C'est l'injustice sociale que les auteurs et la metteure en scène Maïa Sandoz veulent mettre au premier plan des thèmes abordés. Notre époque, qui veut que les riches soient de plus en plus riches et les pauvres de plus pauvres, sert de caisse de résonance extrêmement puissante à cette intention. Rien n'étonne, en fait, lorsque la mère de Robin et de sa sœur, Christabelle, est jetée en prison pour avoir volé un peu de nourriture dans un supermarché pour nourrir ses enfants suite à la perte de son emploi et la disparition du père. Une histoire presque banale dans notre monde, mais un acte que le bon sens répugne à condamner, tandis que les lois économiques et politiques condamnent sans aucune conscience.

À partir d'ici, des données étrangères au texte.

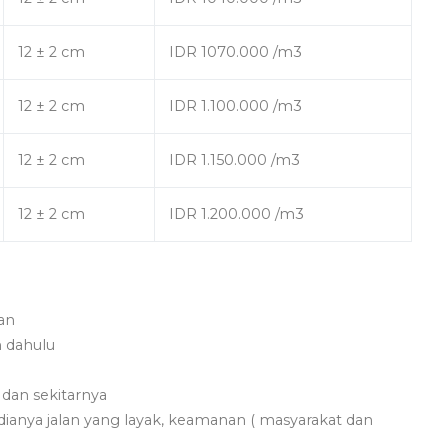
12 ± 2 cm
IDR 1070.000 /m3
12 ± 2 cm
IDR 1.100.000 /m3
12 ± 2 cm
IDR 1.150.000 /m3
12 ± 2 cm
IDR 1.200.000 /m3
an
h dahulu
 dan sekitarnya
ianya jalan yang layak, keamanan ( masyarakat dan
.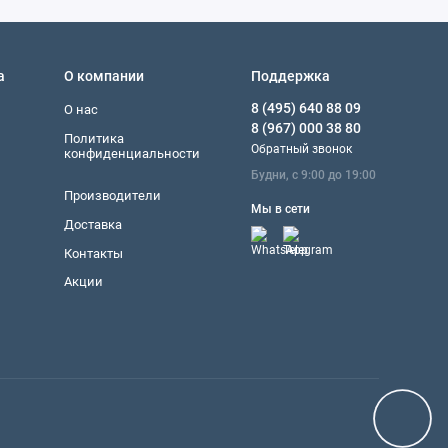
а
О компании
Поддержка
8 (495) 640 88 09
О нас
8 (967) 000 38 80
Политика
Обратный звонок
конфиденциальности
Будни, с 9:00 до 19:00
Производители
Мы в сети
Доставка
Контакты
Акции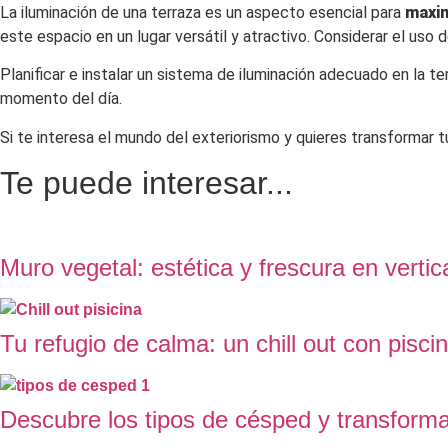
La iluminación de una terraza es un aspecto esencial para
maxim
este espacio en un lugar versátil y atractivo. Considerar el uso
Planificar e instalar un sistema de iluminación adecuado en la t
momento del día.
Si te interesa el mundo del exteriorismo y quieres transformar t
Te puede interesar...
Muro vegetal: estética y frescura en vertic
Tu refugio de calma: un chill out con pisci
Descubre los tipos de césped y transforma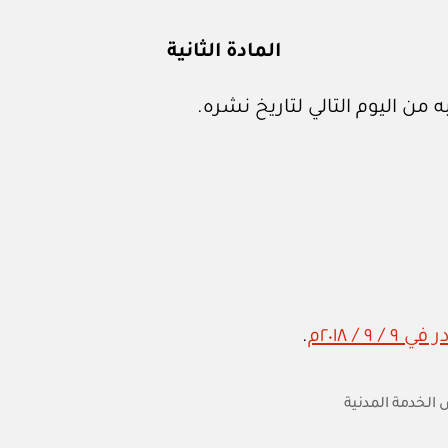
المادة الثانية
 من اليوم التالي لتاريخ نشره.
.
لخدمة المدنية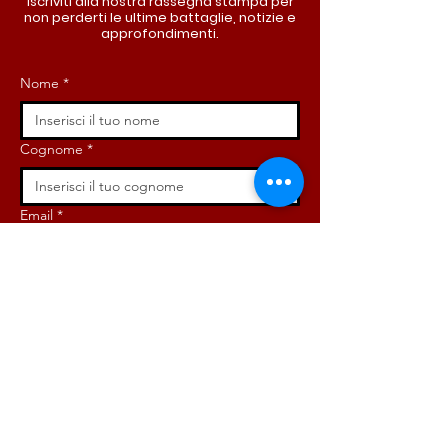
Iscriviti alla nostra rassegna stampa per
non perderti le ultime battaglie, notizie e
approfondimenti.
Nome
*
Cognome
*
Email
*
Iscriviti ora!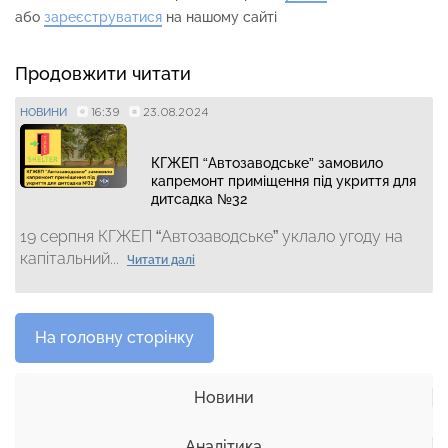
або
зареєструватися
на нашому сайті
Продовжити читати
16:39
23.08.2024
НОВИНИ
КГЖЕП “Автозаводське” замовило
капремонт приміщення під укриття для
дитсадка №32
19 серпня КГЖЕП “Автозаводське” уклало угоду на
капітальний...
Читати далі
На головну сторінку
Новини
Аналітика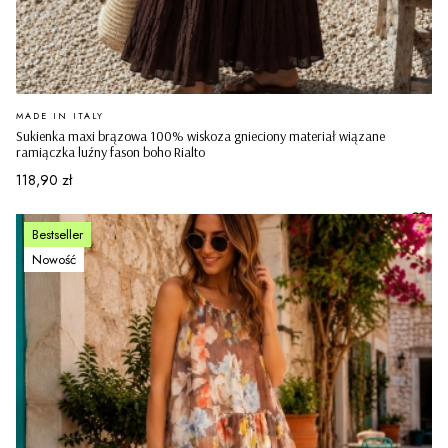
PRODUCENT
MADE IN ITALY
Sukienka maxi brązowa 100% wiskoza gnieciony materiał wiązane
ramiączka luźny fason boho Rialto
Cena
118,90 zł
Bestseller
Nowość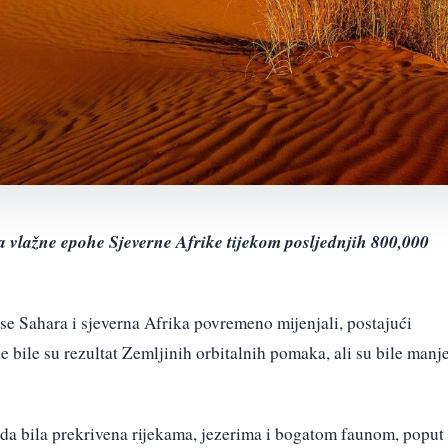
a vlažne epohe Sjeverne Afrike tijekom posljednjih 800,000
se Sahara i sjeverna Afrika povremeno mijenjali, postajući
 bile su rezultat Zemljinih orbitalnih pomaka, ali su bile manj
da bila prekrivena rijekama, jezerima i bogatom faunom, poput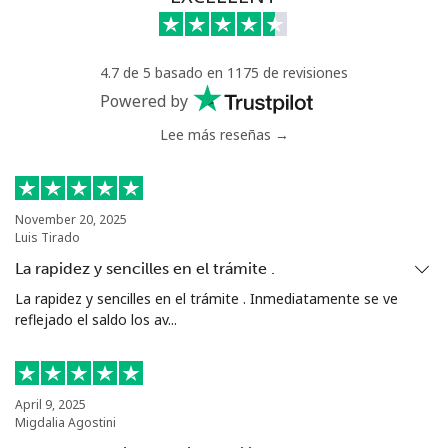
⁦$5⁩
4.7 de 5 basado en 1175 de revisiones
Powered by
Lee más reseñas →
November 20, 2025
Luis Tirado
La rapidez y sencilles en el trámite .
La rapidez y sencilles en el trámite . Inmediatamente se ve
reflejado el saldo los av...
April 9, 2025
Migdalia Agostini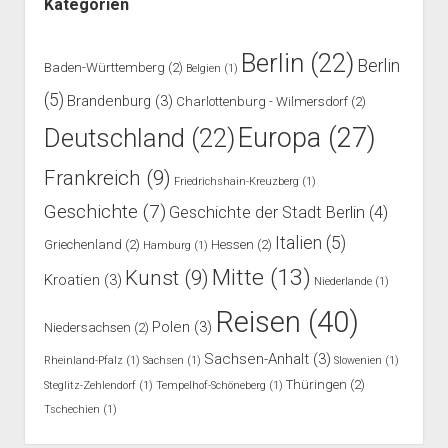
Kategorien
Berlin
(22)
Berlin
Baden-Württemberg
(2)
Belgien
(1)
(5)
Brandenburg
(3)
Charlottenburg - Wilmersdorf
(2)
Europa
(27)
Deutschland
(22)
Frankreich
(9)
Friedrichshain-Kreuzberg
(1)
Geschichte
(7)
Geschichte der Stadt Berlin
(4)
Italien
(5)
Griechenland
(2)
Hessen
(2)
Hamburg
(1)
Mitte
(13)
Kunst
(9)
Kroatien
(3)
Niederlande
(1)
Reisen
(40)
Polen
(3)
Niedersachsen
(2)
Sachsen-Anhalt
(3)
Rheinland-Pfalz
(1)
Sachsen
(1)
Slowenien
(1)
Thüringen
(2)
Steglitz-Zehlendorf
(1)
Tempelhof-Schöneberg
(1)
Tschechien
(1)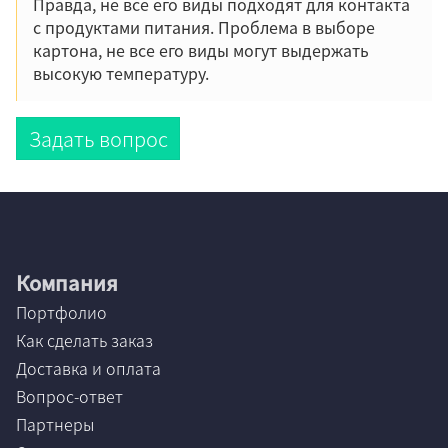
Правда, не все его виды подходят для контакта
с продуктами питания. Проблема в выборе
картона, не все его виды могут выдержать
высокую температуру.
Задать вопрос
Компания
Портфолио
Как сделать заказ
Доставка и оплата
Вопрос-ответ
Партнеры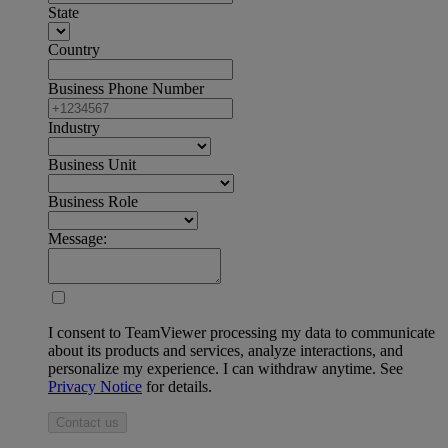
State
Country
Business Phone Number
Industry
Business Unit
Business Role
Message:
I consent to TeamViewer processing my data to communicate
about its products and services, analyze interactions, and
personalize my experience. I can withdraw anytime. See
Privacy Notice
for details.
Contact us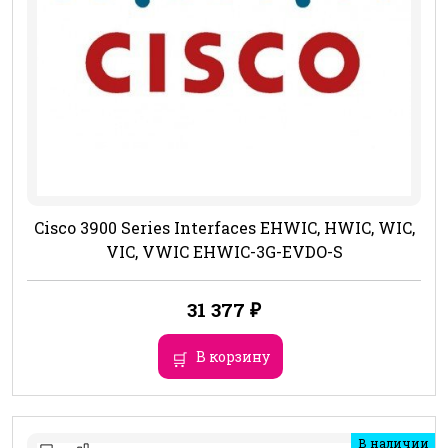
Cisco 3900 Series Interfaces EHWIC, HWIC, WIC,
VIC, VWIC EHWIC-3G-EVDO-S
31 377
₽
В корзину
В наличии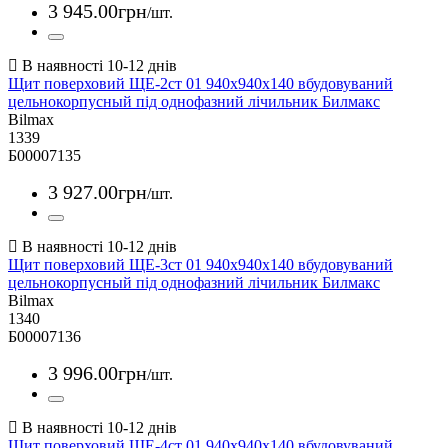
3 945
.
00
грн
/шт.
Щит поверховий ЩЕ-2ст 01 940х940х140 вбудовуваний
цельнокорпусный під однофазний лічильник Билмакс
Bilmax
1339
Б00007135
3 927
.
00
грн
/шт.
Щит поверховий ЩЕ-3ст 01 940х940х140 вбудовуваний
цельнокорпусный під однофазний лічильник Билмакс
Bilmax
1340
Б00007136
3 996
.
00
грн
/шт.
Щит поверховий ЩЕ-4ст 01 940х940х140 вбудовуваний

Le spectacle s'adresse au sens inné de la justice que portent en eux les enfants pour, en partant de cette situation aux allures tristement documentaires et réalistes, les emporter vers une fiction porteuse d'espoir, de rires et de rêves. Les enfants Robin et Christabelle échappent aux services sociaux d'aide à l'enfance pour s'introduire dans la forêt interdite et commencer une vie affranchie des règles injustes de la cité et de leur maître, quitte à risquer les foudres de la justice.